Hummers only seem dainty and frail to those who have not tried to feed them. The Aztecs identified them as the gods of war, and once you encounter them, you understand why this was. Once you put out a hummingbird feeder (or plant the kind of flowers they like), you find that they go to war over who has the right to eat there.

When we planted a lovely bush with red cup-shaped flowers in back of our screened-in porch in Texas, we attracted what I called "The Sentinel Hummer." He would dart down to sip from one of the flowers occasionally, but most of the time he sat on one of the bush's branches, ready to chase away any other hummingbird to dared to try to do the same.

Fred4Pres said...

I am sure Ann can come up with earrings made of skinned hummingbirds. Give her a chance.

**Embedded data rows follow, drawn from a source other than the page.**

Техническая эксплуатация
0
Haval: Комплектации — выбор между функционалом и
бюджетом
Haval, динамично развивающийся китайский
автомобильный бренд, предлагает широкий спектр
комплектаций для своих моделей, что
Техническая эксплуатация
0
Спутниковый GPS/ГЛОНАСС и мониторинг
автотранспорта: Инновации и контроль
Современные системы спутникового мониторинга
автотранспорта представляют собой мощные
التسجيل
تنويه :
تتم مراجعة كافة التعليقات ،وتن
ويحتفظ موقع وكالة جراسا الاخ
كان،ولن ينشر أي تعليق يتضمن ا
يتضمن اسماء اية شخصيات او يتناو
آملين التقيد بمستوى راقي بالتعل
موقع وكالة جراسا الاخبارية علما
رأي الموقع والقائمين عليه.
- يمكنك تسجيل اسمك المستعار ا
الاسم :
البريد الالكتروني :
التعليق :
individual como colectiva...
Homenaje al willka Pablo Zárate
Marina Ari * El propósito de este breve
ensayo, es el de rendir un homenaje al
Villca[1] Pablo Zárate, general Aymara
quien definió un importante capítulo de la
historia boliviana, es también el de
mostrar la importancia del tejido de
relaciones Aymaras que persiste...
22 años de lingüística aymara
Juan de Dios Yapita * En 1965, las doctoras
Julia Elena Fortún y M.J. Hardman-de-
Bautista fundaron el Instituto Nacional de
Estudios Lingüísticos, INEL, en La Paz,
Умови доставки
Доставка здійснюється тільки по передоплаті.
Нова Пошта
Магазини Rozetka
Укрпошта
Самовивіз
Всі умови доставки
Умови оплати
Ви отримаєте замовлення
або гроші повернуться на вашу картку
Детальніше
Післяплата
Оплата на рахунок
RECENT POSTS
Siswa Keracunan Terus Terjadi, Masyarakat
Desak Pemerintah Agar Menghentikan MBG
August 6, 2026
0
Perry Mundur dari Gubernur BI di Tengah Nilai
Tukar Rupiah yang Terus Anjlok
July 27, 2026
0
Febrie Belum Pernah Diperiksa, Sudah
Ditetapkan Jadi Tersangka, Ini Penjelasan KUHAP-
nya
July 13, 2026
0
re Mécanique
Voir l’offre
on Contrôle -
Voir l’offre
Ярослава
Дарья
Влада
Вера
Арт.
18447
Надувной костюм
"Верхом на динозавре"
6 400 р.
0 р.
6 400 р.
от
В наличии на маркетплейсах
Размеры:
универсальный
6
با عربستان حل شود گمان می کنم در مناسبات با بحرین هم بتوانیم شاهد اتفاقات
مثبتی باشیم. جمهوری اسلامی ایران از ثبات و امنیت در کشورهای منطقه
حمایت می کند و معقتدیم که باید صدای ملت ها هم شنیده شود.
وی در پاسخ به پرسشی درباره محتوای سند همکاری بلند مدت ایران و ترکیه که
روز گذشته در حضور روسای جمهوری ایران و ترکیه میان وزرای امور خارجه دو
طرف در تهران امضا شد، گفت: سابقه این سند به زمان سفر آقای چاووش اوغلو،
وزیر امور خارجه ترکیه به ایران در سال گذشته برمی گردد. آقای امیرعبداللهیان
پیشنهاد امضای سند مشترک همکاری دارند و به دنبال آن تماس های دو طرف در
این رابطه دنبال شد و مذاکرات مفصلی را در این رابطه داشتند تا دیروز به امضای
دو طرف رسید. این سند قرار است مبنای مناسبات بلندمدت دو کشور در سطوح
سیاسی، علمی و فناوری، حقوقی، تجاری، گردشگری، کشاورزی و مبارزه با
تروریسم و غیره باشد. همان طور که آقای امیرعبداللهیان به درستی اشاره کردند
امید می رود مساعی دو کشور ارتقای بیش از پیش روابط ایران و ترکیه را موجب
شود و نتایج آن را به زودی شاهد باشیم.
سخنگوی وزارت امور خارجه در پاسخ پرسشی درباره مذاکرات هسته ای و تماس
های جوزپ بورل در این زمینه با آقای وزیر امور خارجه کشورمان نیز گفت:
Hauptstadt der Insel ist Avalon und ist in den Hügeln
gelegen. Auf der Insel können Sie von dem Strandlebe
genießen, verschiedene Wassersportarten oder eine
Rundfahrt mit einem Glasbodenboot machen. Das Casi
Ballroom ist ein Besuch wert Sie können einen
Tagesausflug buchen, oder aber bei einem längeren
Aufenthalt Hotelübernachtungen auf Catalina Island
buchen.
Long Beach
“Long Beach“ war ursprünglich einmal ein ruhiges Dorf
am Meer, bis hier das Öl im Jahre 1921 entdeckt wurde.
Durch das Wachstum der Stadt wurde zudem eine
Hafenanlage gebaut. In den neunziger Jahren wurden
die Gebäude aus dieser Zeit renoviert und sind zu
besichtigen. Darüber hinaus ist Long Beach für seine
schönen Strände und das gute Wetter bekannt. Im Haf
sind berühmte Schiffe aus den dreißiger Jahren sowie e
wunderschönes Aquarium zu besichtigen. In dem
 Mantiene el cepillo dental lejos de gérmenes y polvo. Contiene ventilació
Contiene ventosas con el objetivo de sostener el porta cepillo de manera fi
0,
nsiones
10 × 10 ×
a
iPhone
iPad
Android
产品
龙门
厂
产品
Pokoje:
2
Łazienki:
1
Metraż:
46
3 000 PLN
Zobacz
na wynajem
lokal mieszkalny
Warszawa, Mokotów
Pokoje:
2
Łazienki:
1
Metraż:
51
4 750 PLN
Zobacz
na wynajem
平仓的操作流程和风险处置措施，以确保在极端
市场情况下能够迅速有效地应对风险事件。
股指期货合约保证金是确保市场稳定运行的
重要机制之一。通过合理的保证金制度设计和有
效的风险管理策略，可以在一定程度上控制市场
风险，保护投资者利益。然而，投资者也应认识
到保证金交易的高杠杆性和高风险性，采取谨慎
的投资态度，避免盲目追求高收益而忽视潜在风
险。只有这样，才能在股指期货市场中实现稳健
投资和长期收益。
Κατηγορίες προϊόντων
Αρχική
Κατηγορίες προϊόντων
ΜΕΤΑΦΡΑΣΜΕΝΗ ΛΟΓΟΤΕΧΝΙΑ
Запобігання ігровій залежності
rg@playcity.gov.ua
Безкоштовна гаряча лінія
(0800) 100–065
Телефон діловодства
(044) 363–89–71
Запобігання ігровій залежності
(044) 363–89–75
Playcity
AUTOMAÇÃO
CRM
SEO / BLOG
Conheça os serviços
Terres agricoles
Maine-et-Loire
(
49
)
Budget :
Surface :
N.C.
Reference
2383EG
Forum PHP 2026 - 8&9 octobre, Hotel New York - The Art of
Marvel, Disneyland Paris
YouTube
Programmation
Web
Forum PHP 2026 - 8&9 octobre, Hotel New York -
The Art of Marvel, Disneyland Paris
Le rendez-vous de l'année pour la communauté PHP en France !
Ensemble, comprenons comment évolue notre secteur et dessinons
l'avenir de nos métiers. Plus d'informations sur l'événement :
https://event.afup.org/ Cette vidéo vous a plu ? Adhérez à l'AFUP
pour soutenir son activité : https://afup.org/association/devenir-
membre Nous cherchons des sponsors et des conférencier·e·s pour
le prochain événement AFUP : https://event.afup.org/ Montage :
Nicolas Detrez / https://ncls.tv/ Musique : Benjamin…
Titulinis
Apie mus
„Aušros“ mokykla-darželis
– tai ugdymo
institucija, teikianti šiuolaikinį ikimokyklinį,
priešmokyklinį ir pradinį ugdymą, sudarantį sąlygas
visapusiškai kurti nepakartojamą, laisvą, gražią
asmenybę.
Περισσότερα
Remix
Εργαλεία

Rockport Conservative said...

I live in a community that has a Hummingbird Festival every fall.
We are in the central flyway. The first two years I was in this home in the woods we put up feeders. The second year over Labor Day weekend I used 30 lbs of sugar in two days. All we did was feed, feed, feed. You could hear them all over our 7 acres. I was reminded of "the Birds" and ever so thankful they are not larger. They are vicious little critters. If only 2 or 3 are around they fight almost to the death and get no eating done, too busy chasing. If there are thousands they seem to stand in line to take turns.
Very interesting. But I no longer put up feeders here. If you go off and leave for a week and come back to them, you will find dead hummers. So I don't even start it anymore. I do, however have them show up to try the flowers and just say hello.

Big Mike said...

@Rockport, the sugar water has to be changed daily, otherwise it acts like the agar in a Petri dish and bacteria and mold can grow there.

Even if they don't, the sugar water can ferment. From your comments about hummingbird carcasses I infer that they can't hold their liquor.